At 2018-12-17T22:00:07+0000, [email protected] wrote:
> >To invert a classic naïve programmer's question, isn't that true only in
> >practice?
> 
> Yes, that is a problem only in practice, not in theory.
> 
> I.e. it is perfectly possible, just hard and work intensive to have a
> verified dynamic system. We even have a PhD project looking to make
> first steps in that direction. The main difference is that for static
> systems, it is (relatively) easy to provide automation for
> verification, and the CAmkES toolchain will be able to produce proofs
> automatically for you that it has implemented the desired
> architecture, which then plugs into the seL4 security theorems. It’s
> basically free for the user of the toolchain.

That's an exciting value proposition.

> >In principle, once sufficient components are in place for seL4 to
> >host its own build dependencies including the theorem prover, then it
> >is a general enough development environment to compile and verify
> >arbitrary extensions.
> 
> Yes. It’s even easier than that: you only need to be able to host a
> proof checker, not a full theorem prover.

This makes it even more likely that we will eventually see a diversity
of proof checkers.  For many years I've been used to thinking in terms
of security as being a matter of "reducing attack surface", which can be
concretized in many ways from number of open network ports to lines of
code; it is noteworthy to me that we stand to actually benefit by
writing more code, when that code is part of a diverse polyculture (cf.
monoculture) deployed for the purpose of mutual verification.

Of course this idea is not original to me; it is a generalization of
what I first encountered in David Wheeler's paper on "Diverse
Double-Compiling"[1].

> You can then produce the proof on a different system, but check it on
> a verified system. Proof checking is vastly simpler (and faster) than
> proof search.

I seem to remember having had a conversation like this before; it pays
to remember that we don't always need the heavy lift of a prover.

> Incompleteness is overrated :-). It is true, of course, but the
> incompleteness theorem only bites, if you use precisely the logic that
> the prover implements for the verification of the prover itself. If
> you change only one of the axioms to something less powerful and still
> manage to verify your prover, the incompleteness theorem does not
> apply, and you still have a very verified prover.

That's exciting but it gets me to wondering abstractly.  Consider a pair
of provers A and B which are duals in some sense.  Each one has been
weakened as you describe, but in different ways.  Because I am not
competent to contrive a believable example, I must settle for a dubious
one[2].  Let us say that prover A cannot decide logical ORs, and prover
B cannot decide logical ANDs.  If--and it may be a big if--we can verify
each of these two provers by using the other, then have we not solved
every class of problem equivalent to Hilbert's Second Problem[3]?
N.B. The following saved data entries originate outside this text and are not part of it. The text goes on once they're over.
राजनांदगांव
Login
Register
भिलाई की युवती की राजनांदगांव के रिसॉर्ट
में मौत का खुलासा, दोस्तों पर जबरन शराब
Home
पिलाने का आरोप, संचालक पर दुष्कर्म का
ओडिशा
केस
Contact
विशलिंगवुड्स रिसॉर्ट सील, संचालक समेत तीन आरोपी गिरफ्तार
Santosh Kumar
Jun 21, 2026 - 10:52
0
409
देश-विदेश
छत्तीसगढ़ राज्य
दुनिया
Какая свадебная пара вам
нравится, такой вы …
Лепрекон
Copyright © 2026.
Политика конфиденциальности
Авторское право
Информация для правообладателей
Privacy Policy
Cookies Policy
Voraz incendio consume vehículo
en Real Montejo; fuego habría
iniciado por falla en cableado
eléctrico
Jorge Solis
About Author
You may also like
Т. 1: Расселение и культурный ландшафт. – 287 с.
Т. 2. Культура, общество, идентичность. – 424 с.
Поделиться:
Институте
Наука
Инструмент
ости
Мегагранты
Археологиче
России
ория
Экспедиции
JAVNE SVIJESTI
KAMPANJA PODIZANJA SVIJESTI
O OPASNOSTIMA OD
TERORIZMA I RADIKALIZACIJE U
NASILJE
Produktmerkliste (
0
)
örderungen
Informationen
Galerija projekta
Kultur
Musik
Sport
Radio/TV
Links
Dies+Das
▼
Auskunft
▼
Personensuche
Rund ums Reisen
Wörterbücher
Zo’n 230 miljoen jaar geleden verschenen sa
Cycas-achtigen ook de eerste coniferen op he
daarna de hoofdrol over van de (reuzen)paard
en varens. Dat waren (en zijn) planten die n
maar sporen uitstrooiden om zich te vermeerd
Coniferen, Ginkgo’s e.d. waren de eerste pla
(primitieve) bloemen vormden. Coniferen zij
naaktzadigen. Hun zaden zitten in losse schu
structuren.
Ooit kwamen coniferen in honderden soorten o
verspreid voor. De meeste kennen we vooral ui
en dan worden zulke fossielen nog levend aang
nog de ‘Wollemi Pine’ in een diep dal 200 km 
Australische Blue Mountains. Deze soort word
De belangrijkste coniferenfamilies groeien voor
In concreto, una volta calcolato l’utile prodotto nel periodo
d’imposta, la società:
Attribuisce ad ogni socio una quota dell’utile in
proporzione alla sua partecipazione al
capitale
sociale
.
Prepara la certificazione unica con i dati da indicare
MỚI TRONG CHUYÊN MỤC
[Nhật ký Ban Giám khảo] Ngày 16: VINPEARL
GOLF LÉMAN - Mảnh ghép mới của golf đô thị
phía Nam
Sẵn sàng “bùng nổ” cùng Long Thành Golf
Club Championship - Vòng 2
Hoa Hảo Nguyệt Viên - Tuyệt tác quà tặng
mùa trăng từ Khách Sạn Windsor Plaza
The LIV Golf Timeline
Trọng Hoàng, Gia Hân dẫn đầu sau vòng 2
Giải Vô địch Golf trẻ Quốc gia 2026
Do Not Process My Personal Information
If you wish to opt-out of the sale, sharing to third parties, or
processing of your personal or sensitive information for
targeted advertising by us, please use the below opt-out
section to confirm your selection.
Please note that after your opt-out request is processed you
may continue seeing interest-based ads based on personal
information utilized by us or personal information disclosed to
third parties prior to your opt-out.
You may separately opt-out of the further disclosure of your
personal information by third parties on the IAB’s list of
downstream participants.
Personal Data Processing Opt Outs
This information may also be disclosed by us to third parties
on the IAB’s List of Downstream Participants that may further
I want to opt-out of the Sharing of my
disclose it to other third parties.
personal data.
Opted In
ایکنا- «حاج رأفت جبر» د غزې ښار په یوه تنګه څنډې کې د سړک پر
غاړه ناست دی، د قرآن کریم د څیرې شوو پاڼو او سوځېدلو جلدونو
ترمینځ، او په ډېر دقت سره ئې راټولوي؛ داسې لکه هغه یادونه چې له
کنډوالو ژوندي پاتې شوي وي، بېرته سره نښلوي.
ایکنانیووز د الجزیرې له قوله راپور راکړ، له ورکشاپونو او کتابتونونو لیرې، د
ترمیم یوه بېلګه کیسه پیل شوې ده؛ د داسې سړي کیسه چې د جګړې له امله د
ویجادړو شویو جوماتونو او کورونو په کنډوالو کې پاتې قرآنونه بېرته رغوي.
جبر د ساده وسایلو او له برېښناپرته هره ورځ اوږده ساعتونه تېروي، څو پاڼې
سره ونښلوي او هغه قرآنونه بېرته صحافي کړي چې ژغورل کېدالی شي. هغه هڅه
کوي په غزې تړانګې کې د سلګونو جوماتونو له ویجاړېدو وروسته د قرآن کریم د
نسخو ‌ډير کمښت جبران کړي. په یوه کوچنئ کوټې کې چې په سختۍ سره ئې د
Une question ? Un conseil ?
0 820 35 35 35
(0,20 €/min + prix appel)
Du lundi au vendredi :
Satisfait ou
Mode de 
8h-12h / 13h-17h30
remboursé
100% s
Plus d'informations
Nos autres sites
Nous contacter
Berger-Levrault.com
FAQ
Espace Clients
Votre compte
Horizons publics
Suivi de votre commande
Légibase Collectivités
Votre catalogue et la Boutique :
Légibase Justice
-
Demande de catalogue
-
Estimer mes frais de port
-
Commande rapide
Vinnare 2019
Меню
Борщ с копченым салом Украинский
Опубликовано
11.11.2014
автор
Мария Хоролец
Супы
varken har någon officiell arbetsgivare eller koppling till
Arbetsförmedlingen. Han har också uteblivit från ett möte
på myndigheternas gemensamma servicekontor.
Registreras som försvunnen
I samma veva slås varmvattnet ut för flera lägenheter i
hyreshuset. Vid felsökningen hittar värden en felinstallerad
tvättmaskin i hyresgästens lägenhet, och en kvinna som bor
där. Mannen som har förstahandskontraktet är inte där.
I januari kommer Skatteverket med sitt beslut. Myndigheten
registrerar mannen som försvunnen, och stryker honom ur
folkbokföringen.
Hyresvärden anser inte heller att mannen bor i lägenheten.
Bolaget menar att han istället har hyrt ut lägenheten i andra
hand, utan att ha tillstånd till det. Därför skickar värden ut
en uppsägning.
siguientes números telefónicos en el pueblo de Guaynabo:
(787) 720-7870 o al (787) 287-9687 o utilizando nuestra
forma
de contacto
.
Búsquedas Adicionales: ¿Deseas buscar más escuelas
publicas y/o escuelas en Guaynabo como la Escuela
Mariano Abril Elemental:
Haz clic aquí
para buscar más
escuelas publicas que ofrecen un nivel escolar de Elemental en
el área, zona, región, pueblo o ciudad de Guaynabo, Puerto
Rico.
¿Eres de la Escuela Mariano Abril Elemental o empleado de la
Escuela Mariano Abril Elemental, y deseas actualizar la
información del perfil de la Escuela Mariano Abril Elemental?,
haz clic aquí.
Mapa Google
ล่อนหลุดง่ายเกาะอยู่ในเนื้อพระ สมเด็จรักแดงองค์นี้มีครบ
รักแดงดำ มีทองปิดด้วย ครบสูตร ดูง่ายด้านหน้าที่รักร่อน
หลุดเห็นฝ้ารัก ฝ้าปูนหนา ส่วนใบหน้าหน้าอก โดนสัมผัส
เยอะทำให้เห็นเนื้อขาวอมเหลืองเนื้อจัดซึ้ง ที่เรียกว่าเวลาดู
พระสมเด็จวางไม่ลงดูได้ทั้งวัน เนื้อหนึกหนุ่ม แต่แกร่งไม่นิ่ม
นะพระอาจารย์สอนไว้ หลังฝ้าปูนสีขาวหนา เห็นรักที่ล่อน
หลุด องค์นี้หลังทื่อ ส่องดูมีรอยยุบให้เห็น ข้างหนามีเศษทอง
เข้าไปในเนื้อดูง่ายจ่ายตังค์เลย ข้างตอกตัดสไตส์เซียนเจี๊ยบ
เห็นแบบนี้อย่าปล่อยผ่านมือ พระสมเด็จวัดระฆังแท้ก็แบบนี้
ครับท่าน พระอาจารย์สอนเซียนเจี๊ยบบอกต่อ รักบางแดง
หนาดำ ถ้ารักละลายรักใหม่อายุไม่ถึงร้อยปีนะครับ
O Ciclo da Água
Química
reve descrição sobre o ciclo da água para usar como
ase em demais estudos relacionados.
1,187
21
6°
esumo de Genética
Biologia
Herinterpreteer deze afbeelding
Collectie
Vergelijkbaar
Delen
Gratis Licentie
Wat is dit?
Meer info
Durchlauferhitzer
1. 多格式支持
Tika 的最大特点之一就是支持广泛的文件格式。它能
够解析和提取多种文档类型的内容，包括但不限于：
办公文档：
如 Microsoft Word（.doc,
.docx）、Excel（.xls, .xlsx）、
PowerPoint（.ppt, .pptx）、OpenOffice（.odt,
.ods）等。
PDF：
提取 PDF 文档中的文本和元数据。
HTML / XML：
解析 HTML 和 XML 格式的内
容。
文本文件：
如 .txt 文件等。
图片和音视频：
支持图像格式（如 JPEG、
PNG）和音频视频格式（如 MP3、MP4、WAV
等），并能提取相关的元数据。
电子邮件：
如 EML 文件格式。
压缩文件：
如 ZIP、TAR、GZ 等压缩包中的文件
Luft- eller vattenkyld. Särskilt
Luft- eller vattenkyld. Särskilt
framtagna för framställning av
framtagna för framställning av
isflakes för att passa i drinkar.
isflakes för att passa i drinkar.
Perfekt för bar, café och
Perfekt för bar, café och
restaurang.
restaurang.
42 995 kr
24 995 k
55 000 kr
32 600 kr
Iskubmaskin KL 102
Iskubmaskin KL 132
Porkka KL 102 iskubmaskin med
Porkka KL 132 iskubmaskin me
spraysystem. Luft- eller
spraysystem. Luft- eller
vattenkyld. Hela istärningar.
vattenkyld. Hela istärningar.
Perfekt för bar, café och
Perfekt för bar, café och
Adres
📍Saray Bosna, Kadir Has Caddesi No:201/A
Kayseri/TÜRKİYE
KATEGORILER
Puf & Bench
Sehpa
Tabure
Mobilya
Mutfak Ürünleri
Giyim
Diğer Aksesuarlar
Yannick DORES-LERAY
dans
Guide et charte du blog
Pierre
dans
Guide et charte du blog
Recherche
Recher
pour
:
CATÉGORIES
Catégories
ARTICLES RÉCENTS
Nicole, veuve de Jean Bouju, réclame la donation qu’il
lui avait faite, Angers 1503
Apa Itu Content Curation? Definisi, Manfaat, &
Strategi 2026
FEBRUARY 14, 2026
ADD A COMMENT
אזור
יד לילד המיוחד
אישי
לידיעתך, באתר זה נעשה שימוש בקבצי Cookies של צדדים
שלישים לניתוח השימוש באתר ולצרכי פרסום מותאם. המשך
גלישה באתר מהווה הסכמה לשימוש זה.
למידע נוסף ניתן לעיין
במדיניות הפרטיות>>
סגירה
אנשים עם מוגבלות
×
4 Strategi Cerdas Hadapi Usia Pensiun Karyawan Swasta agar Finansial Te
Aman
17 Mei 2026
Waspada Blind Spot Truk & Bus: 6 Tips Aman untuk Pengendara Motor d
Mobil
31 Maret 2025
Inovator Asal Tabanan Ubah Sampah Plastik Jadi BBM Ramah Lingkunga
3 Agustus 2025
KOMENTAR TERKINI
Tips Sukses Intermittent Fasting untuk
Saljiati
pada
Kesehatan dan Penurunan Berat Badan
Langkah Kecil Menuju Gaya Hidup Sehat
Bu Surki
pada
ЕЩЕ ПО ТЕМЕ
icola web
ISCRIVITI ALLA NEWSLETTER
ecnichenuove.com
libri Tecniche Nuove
Of course, if two provers don't suffice to make this demonstration, we
need not stop at two.  As long as we can construct a set of provers of
finite cardinality, each appropriately weakened, then assuming unbounded
computing resources we have achieved the same thing.

I assume there is some result in mathematical logic which has foreclosed
this possibility.  Perhaps that it is impossible to construct a finite
set of mutually reinforcing provers.  I would have guessed that your
statement that we can use a weakened prover to verify a stronger one was
already foreclosed by incompleteness.  If not, you have persuaded me
that generations of computer scientists have overestimated what,
exactly, was foreclosed by Gödel.

I should refresh myself with Nagel and Newman in the near future.

> https://github.com/CakeML/cakeml/tree/master/candle
> 
> Given that you could even leave out file system and most other
> infrastructure by baking a proof representation into the image that is
> loaded into memory at boot, a fully verified binary-level proof
> checking system is not that far off once the Candle prover is usable
> and we have a powerful-enough export tool from Isabelle (which we use)
> into Candle.

I now imagine an object loader which invokes the proof-checking system,
coupled with "fat binaries" that embed proofs about themselves inside a
dedicated ELF section.

> Hopefully much fewer than 8 years.

I admit that my time projection is due entirely to the Coen Brothers and
not any sort of engineering estimate.

Regards,
Branden

[1] 
https://dwheeler.com/trusting-trust/dissertation/wheeler-trusting-trust-ddc.pdfo

[2] My example is unconvincing because NOR is a functionally complete
operator for Boolean logic.  That is, one can construct both AND and OR
operators through appropriate combinations of NOR gates.
        https://en.wikipedia.org/wiki/Functional_completeness

[3] This is the one that Whitehead and Russell purported to have
cracked, only for Gödel to have kicked the football away.